Community-led response to the Covid-19 pandemic
As part of P-FIM activities, community members formulated messages to be used in public awareness campaigns. Together, we developed necessary methods of dissemination.
Door-to-door sensibilization: Following the P-FIM sessions, the participants actively spread agreed upon prevention messages by doing door-to-door sensibilization activities.
Radio messaging: We organized interactive radio programs (so far 3 radio in Ariwara, Mahagi and Aru), in which participants shared their understanding of Covid-19 and the measures to fight this pandemic. These radio shows are recorded and aired weekly by the radio stations. In addition, the messages designed during the P-FIM sessions, were disseminated in the form of radio spots two times per day, in 9 languages (French, Lingala, Swahili, Kakwa, Kaliko, Lugbara, Ndo, Alur and Logo) and by two radio stations. Similarly, as a part of a wider community awareness program, the Covid-19 song is broadcast twice a day, by nine radio stations. The radio spots and programs have reached up to 1.2 million people.

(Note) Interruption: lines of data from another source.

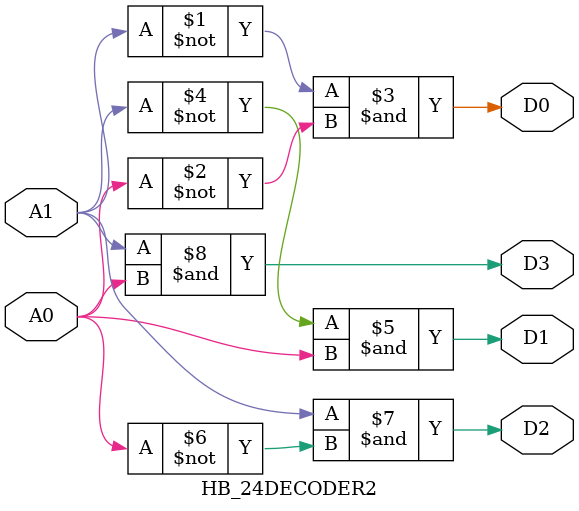
<source format=v>
module HB_24DECODER2(
	input A1, A0,
	output D3, D2, D1, D0
);




assign D0 = ~A1 & ~A0;
assign D1 = ~A1 & A0;
assign D2 = A1 & ~A0;
assign D3 = A1 & A0;

endmodule

</source>
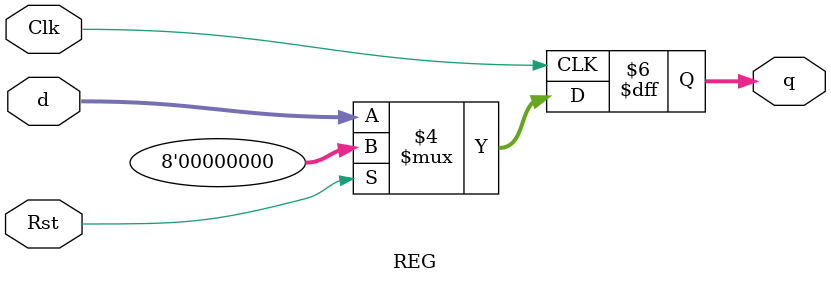
<source format=v>
`timescale 1ns / 1ps

module REG #(parameter DATAWIDTH = 8)(d, Clk, Rst, q); 
    input [DATAWIDTH-1:0] d;
    input Clk, Rst;
    output reg [DATAWIDTH-1:0] q;
    
    always @(posedge Clk) begin
        if (Rst == 1) begin
            q <= 0;
        end
        else begin
            q <= d;
        end 
    end
endmodule





</source>
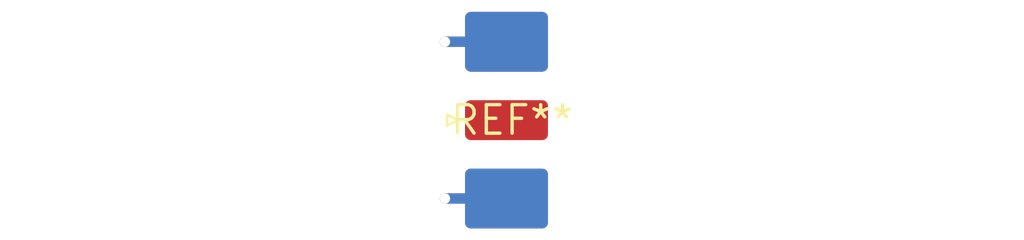
<source format=kicad_pcb>
(kicad_pcb (version 20240108) (generator pcbnew)

  (general
    (thickness 1.6)
  )

  (paper "A4")
  (layers
    (0 "F.Cu" signal)
    (31 "B.Cu" signal)
    (32 "B.Adhes" user "B.Adhesive")
    (33 "F.Adhes" user "F.Adhesive")
    (34 "B.Paste" user)
    (35 "F.Paste" user)
    (36 "B.SilkS" user "B.Silkscreen")
    (37 "F.SilkS" user "F.Silkscreen")
    (38 "B.Mask" user)
    (39 "F.Mask" user)
    (40 "Dwgs.User" user "User.Drawings")
    (41 "Cmts.User" user "User.Comments")
    (42 "Eco1.User" user "User.Eco1")
    (43 "Eco2.User" user "User.Eco2")
    (44 "Edge.Cuts" user)
    (45 "Margin" user)
    (46 "B.CrtYd" user "B.Courtyard")
    (47 "F.CrtYd" user "F.Courtyard")
    (48 "B.Fab" user)
    (49 "F.Fab" user)
    (50 "User.1" user)
    (51 "User.2" user)
    (52 "User.3" user)
    (53 "User.4" user)
    (54 "User.5" user)
    (55 "User.6" user)
    (56 "User.7" user)
    (57 "User.8" user)
    (58 "User.9" user)
  )

  (setup
    (pad_to_mask_clearance 0)
    (pcbplotparams
      (layerselection 0x00010fc_ffffffff)
      (plot_on_all_layers_selection 0x0000000_00000000)
      (disableapertmacros false)
      (usegerberextensions false)
      (usegerberattributes false)
      (usegerberadvancedattributes false)
      (creategerberjobfile false)
      (dashed_line_dash_ratio 12.000000)
      (dashed_line_gap_ratio 3.000000)
      (svgprecision 4)
      (plotframeref false)
      (viasonmask false)
      (mode 1)
      (useauxorigin false)
      (hpglpennumber 1)
      (hpglpenspeed 20)
      (hpglpendiameter 15.000000)
      (dxfpolygonmode false)
      (dxfimperialunits false)
      (dxfusepcbnewfont false)
      (psnegative false)
      (psa4output false)
      (plotreference false)
      (plotvalue false)
      (plotinvisibletext false)
      (sketchpadsonfab false)
      (subtractmaskfromsilk false)
      (outputformat 1)
      (mirror false)
      (drillshape 1)
      (scaleselection 1)
      (outputdirectory "")
    )
  )

  (net 0 "")

  (footprint "SMA_Molex_73251-2120_EdgeMount_Horizontal" (layer "F.Cu") (at 0 0))

)

</source>
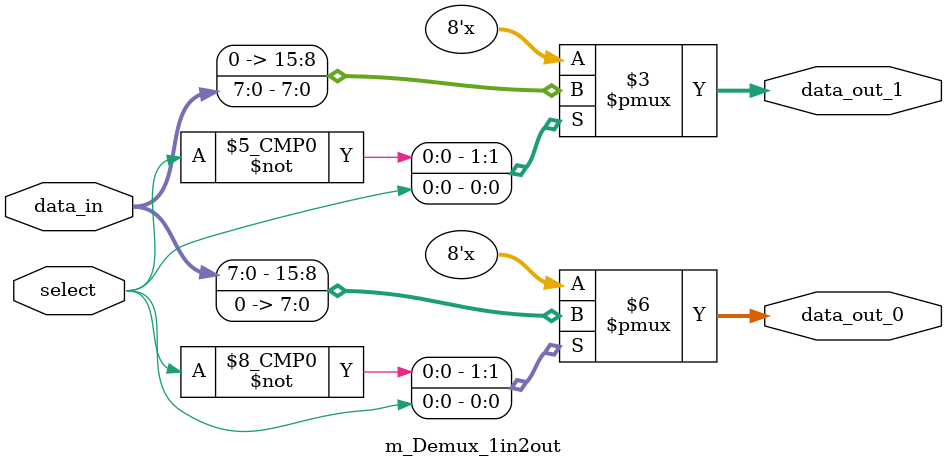
<source format=v>

`timescale 1ns / 1ps

`include "parameters.v"

module m_Demux_1in2out(
		select,
		data_in,
		data_out_0,
		data_out_1
	);

	
	// Parameters
	parameter P_DATA_WIDTH = 8; 
		
	// Port Definition
	input	select;
	input [P_DATA_WIDTH - 1 : 0] data_in;

	output reg [P_DATA_WIDTH - 1 : 0] data_out_0;
	output reg [P_DATA_WIDTH - 1 : 0] data_out_1;

	// Variables	

	// Assignments

	// Behavior
	initial begin:Initialization
		// Empty 
	end

	// Depending on the select, the data_in will be switched to data_out_0 or data_out_1
	always @ (select or data_in) begin:DEMUX
		case (select)
			0 : 	begin
				data_out_0 = data_in;
				data_out_1 = 0;				// Sets other output to zero
			end 
			1 : 	begin
				data_out_0 = 0;
				data_out_1 = data_in;
			end
		endcase
	end

endmodule
    
</source>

Posters and leaflets: We have so far distributed 7,200 posters and leaflets with Covid-prevention messages; another 5,452 will be distributed in June and July 2020. The posters and leaflets include the awareness messages that were established during the P-FIM sessions and were further adapted to the official messages by the Ministry of Health. The participants of the P-FIM activities will be involved in the distribution of those materials.
Results and way forward
First results after P-FIM activities show that people are conscious about preventive measures and are adopting a beneficial behaviour. The community generally accept screening at entry points. A better understanding of the disease and prevention measures within the community so far helped to reduce the spread of rumours.
P-FIM enables to adapt the humanitarian response tailored to people’s need. The trust relationship gained through P-FIM sensitizes communities on the pandemic and prevention measures. However, not only to share one way, but to understand, how prevention measures can be better adapted to people’s context. Thus, we will continue to use P-FIM as an approach, in order to strengthen community engagement and ultimately improving social cohesion within the population.